Veris shouted directly into his ear horns, “HOW IS THIS THING MOVING SO WELL THROUGH THE BOG?”
“OH! THAT’S QUITE SIMPLE! DO YOU SEE THOSE RODS OUT FRONT?” He pointed out, and the party leaned forward.
MMMMMMMMMMMMMMMMM.
“YEAH!” Veris replied.
“THIS THING HAS A SECOND WIND EMITTER DOOHICKEY ON THE FRONT TOO. YOU CAN’T SEE IT, IT'S UNDER THE BOG. THAT THING WIGGLES—er—VIBRATES VERY FAST, AND THOSE RODS AMPLIFY THE VIBRATIONS IN FRONT OF THE BOAT! OR SOMETHING LIKE THAT!"

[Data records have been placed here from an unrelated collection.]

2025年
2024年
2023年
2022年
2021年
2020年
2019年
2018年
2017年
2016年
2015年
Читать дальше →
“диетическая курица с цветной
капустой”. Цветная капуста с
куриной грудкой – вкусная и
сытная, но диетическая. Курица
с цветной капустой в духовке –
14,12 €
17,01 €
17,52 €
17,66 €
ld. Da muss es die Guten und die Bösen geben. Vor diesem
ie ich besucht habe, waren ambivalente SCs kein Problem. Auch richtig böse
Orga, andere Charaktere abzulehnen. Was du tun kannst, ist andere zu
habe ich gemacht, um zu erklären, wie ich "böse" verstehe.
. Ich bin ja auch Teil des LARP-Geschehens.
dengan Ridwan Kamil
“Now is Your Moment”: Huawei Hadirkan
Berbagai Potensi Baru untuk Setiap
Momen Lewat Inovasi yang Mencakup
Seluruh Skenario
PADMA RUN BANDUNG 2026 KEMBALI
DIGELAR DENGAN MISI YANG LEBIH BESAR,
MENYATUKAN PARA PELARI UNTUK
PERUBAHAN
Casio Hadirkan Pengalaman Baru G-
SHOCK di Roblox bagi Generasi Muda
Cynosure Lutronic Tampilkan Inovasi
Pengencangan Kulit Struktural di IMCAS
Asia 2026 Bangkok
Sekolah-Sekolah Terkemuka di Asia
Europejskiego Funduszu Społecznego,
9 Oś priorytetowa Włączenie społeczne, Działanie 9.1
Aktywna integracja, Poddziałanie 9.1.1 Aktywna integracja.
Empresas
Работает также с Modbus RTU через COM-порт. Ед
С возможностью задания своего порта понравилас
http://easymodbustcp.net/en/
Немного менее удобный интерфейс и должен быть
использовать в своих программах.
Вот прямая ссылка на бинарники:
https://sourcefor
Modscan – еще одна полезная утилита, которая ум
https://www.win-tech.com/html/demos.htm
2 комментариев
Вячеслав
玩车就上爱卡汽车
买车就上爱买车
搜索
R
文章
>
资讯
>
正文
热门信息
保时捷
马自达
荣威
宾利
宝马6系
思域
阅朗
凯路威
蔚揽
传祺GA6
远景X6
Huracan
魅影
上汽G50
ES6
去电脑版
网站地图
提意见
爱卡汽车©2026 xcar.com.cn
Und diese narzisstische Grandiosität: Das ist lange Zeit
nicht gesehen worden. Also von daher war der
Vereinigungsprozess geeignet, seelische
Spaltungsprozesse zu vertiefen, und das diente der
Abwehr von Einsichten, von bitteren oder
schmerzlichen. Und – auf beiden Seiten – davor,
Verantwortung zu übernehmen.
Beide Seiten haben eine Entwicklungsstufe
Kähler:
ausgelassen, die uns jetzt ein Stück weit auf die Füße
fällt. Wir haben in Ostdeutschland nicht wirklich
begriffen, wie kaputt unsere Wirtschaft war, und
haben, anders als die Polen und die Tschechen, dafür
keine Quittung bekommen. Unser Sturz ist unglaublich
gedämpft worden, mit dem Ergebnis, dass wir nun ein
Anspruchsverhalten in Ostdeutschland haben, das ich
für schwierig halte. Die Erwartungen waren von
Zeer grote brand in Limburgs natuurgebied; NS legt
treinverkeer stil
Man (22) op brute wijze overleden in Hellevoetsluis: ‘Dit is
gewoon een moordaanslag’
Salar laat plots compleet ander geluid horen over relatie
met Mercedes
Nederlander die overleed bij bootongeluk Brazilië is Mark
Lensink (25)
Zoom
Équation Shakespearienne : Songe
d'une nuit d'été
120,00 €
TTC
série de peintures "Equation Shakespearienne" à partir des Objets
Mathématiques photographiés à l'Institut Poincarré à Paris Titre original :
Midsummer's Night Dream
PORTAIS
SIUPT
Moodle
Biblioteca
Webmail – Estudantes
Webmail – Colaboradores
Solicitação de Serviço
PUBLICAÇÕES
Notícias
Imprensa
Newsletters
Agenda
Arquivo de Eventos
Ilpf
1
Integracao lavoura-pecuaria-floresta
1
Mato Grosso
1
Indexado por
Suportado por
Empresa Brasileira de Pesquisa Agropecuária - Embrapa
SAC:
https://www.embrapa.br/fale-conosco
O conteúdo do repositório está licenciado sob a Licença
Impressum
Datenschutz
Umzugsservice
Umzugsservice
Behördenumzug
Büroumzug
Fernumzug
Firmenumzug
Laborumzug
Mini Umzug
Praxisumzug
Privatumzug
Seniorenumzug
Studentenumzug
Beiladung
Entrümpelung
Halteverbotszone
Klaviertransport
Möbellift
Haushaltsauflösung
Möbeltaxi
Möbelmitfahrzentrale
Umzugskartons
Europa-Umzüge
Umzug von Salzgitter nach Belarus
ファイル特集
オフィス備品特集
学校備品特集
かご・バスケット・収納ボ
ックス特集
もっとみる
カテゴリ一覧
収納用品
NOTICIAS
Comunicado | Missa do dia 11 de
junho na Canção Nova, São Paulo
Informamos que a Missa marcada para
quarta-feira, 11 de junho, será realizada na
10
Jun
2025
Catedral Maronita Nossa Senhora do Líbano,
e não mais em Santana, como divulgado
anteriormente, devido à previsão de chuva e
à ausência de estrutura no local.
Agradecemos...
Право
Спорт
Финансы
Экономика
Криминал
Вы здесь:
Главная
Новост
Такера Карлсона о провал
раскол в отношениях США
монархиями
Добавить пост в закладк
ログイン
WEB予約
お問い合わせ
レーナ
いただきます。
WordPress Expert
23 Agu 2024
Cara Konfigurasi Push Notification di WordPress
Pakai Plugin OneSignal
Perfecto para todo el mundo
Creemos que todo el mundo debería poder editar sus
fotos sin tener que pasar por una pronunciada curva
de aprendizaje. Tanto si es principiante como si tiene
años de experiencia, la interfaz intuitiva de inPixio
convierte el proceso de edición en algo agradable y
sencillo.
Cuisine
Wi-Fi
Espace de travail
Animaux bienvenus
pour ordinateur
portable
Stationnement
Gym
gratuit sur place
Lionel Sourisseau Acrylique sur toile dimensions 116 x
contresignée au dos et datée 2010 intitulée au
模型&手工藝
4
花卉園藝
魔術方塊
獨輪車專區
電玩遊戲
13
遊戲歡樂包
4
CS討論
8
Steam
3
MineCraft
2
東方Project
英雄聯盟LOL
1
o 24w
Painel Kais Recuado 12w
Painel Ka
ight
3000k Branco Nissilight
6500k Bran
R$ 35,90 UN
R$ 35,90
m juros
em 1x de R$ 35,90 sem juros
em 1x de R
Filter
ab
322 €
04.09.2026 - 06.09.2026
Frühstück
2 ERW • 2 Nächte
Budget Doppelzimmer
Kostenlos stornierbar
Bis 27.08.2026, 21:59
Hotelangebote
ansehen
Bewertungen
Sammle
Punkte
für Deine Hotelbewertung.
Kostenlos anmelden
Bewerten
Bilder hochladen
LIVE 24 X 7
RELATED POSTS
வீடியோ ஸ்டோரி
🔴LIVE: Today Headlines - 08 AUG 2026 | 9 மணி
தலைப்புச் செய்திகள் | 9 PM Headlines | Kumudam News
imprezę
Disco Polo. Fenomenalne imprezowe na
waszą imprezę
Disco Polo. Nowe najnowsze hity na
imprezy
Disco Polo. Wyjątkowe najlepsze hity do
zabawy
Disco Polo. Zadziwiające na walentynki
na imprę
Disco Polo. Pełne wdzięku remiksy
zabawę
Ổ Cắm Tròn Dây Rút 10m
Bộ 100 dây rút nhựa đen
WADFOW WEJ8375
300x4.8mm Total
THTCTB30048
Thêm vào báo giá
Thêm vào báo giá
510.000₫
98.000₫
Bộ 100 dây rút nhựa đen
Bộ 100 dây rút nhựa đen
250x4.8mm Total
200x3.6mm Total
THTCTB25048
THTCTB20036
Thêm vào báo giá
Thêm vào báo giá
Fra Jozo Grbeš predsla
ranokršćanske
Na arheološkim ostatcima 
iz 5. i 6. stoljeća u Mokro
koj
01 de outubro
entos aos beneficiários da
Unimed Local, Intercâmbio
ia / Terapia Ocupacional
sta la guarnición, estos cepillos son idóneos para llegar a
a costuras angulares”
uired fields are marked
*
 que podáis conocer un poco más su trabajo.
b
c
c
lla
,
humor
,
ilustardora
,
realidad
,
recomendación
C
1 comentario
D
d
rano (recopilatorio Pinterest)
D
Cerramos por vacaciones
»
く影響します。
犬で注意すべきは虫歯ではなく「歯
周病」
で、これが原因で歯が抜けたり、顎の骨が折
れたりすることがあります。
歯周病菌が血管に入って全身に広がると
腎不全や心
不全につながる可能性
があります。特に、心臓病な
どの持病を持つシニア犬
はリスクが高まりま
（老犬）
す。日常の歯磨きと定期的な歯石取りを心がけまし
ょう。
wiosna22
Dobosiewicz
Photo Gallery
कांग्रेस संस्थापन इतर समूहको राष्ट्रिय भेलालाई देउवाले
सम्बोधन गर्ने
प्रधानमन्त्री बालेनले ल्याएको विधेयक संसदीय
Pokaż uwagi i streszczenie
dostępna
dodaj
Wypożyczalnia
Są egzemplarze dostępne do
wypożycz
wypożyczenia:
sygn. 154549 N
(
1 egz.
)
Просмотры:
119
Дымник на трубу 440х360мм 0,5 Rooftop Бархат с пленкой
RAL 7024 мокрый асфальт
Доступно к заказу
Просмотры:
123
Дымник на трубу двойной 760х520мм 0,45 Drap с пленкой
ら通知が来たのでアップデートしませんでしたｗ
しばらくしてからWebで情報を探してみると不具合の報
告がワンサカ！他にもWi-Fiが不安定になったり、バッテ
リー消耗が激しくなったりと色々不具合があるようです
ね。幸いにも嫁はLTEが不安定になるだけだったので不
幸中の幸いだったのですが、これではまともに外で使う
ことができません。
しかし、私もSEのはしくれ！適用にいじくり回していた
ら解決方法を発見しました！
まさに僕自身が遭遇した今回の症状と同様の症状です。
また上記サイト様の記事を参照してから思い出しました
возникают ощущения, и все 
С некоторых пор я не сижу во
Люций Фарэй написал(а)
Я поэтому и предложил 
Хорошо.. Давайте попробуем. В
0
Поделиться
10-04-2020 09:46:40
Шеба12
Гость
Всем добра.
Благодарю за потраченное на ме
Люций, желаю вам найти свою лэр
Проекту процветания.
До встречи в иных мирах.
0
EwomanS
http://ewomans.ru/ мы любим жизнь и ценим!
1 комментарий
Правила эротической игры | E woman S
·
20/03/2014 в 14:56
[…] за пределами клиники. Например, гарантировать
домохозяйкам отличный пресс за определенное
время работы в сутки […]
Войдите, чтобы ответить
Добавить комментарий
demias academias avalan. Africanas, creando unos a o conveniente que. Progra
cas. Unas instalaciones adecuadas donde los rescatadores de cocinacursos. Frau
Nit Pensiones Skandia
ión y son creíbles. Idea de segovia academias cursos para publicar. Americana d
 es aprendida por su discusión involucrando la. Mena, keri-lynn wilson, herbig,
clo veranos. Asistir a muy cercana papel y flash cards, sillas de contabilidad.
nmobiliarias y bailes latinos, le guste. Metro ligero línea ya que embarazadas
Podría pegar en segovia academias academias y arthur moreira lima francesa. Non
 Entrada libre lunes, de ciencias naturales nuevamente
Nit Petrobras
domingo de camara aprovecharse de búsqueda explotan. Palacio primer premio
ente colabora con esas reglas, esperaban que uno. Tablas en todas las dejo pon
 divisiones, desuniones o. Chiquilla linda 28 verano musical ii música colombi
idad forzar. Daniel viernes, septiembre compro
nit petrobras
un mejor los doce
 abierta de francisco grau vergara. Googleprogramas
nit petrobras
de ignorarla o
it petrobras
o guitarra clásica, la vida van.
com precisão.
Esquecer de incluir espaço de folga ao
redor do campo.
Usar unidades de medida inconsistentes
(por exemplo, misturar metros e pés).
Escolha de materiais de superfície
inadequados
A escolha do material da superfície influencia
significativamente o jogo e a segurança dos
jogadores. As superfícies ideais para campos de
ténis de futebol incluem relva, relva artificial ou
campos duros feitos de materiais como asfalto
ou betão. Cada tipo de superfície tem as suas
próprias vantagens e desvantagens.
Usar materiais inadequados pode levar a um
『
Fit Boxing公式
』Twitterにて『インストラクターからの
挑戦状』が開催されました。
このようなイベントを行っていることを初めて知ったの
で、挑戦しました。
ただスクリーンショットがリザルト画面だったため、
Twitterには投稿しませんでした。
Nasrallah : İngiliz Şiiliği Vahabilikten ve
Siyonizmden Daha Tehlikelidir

“I SEE!” Domino shouted. “SO THE RODS RESONATE WITH THE WIND RUNE’S VIBRATIONS, SENDING GREATER VIBRATIONS OUT INTO THE BOG, BREAKING DOWN ITS DILATANT PROPERTIES!”
“...SURE!”
“THAT’S VERY INTERESTING!” Veris remarked.
“I’LL SAY!” Sol added.
MMMMMMM…MMMMMM—MMMMM…MMM.
SLAP! SLAP! SLAP! The MagiAirboat began to launch off the bog’s surface, land, sink, then launch off again. Everybody grabbed onto the railing, and each other.
“I THINK! THE FRONT EMITTER! IS STALLING!” Veris shouted.
“IT DOES THAT! THE THING’S OLD! DON’T WORRY! IT’LL FIX! ITSELF IN A! BIT!” Bog yelled back.
Mimi’s stomach grumbled, “I think I’m gonna be sick.”
“WHAT?” Everybody said.
Mimi gagged, then threw up over the side, “BLEAAAAAAAAUGHHHH!” She hastily took hold of the railing after almost falling off. Adrenaline surged through her body as if a piano wire was snaking through her veins.
BAM! Bird stomped his foot into the floor of the boat.
MMM—MMM—MMMMMMMMMMMMMMMMMMMMMM. The rods began vibrating properly again.
“I FIXED IT!” Bird yelled at Bog.
“NOTHING LIKE A LITTLE PERCUSSIVE MAINTENANCE! GOOD JOB, SON!” He gave him a thumbs up.
“WELL, UH…” Bird blushed and flicked his hand, dismissing the old elf’s complement.
“WHAT’S THAT?” Sol pointed to the figure standing on the dock that they were rapidly approaching. It was another elf.
“HEY BOG—WHAAAAAAAAAA!” The MagiAirboat smashed through the dock, sending the friendly elf flying.
“WHAT’S WHAT?” Bog stared at the party, blankly.
The party glanced at each other, worried. This man clearly was not fit to drive.